>> Begin Task inputs
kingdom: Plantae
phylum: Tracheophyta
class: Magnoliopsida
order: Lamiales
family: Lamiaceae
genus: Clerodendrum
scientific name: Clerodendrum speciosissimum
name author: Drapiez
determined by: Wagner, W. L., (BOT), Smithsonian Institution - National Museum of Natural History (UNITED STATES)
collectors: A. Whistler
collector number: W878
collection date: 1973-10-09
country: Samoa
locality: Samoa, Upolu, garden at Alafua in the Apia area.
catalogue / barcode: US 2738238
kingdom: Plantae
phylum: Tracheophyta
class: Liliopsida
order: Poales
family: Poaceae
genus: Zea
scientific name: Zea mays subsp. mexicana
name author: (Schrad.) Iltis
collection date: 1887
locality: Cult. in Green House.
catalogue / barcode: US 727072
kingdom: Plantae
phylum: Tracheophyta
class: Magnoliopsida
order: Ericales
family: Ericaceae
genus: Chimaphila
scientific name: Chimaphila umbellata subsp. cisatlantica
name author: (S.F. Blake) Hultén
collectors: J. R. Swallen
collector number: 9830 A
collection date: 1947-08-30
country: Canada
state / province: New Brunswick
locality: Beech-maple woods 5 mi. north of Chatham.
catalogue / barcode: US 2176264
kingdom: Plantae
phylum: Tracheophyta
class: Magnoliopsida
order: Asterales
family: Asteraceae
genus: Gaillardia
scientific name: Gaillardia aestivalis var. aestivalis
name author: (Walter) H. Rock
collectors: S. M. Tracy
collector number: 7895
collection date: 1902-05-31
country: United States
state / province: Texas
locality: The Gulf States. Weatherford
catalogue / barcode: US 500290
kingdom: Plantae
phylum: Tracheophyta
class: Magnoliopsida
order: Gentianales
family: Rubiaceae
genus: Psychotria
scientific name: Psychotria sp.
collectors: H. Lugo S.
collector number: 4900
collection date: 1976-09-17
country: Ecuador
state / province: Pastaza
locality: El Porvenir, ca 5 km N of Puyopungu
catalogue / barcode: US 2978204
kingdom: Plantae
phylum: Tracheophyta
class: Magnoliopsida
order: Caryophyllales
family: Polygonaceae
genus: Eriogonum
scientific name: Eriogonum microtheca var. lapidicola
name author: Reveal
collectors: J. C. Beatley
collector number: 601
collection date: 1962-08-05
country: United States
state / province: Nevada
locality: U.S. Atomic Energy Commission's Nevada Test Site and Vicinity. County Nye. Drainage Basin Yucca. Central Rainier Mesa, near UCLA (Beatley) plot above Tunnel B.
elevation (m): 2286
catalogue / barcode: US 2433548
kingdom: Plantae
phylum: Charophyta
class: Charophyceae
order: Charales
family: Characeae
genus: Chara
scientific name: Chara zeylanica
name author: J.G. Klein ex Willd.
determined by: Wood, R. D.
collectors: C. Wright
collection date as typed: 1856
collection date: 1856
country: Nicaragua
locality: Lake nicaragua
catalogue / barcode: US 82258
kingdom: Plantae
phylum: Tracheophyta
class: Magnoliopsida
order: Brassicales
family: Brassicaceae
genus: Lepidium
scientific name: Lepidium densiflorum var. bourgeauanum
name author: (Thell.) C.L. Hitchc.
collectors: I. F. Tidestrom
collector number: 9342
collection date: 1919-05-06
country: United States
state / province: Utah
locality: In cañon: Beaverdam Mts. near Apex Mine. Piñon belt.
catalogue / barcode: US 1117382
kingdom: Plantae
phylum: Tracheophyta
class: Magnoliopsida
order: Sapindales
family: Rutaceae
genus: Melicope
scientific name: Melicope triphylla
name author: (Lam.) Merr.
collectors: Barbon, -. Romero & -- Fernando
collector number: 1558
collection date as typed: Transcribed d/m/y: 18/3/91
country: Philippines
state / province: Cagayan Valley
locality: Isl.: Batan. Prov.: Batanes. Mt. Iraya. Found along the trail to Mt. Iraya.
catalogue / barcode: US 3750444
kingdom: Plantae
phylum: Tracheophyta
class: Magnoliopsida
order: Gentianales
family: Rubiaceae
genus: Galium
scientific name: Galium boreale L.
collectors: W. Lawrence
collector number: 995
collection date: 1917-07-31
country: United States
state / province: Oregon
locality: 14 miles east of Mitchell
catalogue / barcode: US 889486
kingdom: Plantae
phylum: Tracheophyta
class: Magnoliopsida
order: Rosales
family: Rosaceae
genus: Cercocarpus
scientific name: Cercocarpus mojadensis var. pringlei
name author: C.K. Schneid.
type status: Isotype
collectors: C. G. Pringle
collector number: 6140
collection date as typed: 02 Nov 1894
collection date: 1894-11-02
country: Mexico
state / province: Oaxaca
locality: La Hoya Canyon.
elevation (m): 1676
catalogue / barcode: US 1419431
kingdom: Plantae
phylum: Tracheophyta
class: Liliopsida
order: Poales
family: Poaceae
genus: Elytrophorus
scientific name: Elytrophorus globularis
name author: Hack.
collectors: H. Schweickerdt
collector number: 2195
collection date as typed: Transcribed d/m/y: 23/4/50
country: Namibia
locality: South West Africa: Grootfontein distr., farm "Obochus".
>> End Task inputs
Written exercise: Reproduce everything from the start of the data above down through the line containing "locality: Samoa, Upolu, garden", with both end lines included.

Result of this exercise:
kingdom: Plantae
phylum: Tracheophyta
class: Magnoliopsida
order: Lamiales
family: Lamiaceae
genus: Clerodendrum
scientific name: Clerodendrum speciosissimum
name author: Drapiez
determined by: Wagner, W. L., (BOT), Smithsonian Institution - National Museum of Natural History (UNITED STATES)
collectors: A. Whistler
collector number: W878
collection date: 1973-10-09
country: Samoa
locality: Samoa, Upolu, garden at Alafua in the Apia area.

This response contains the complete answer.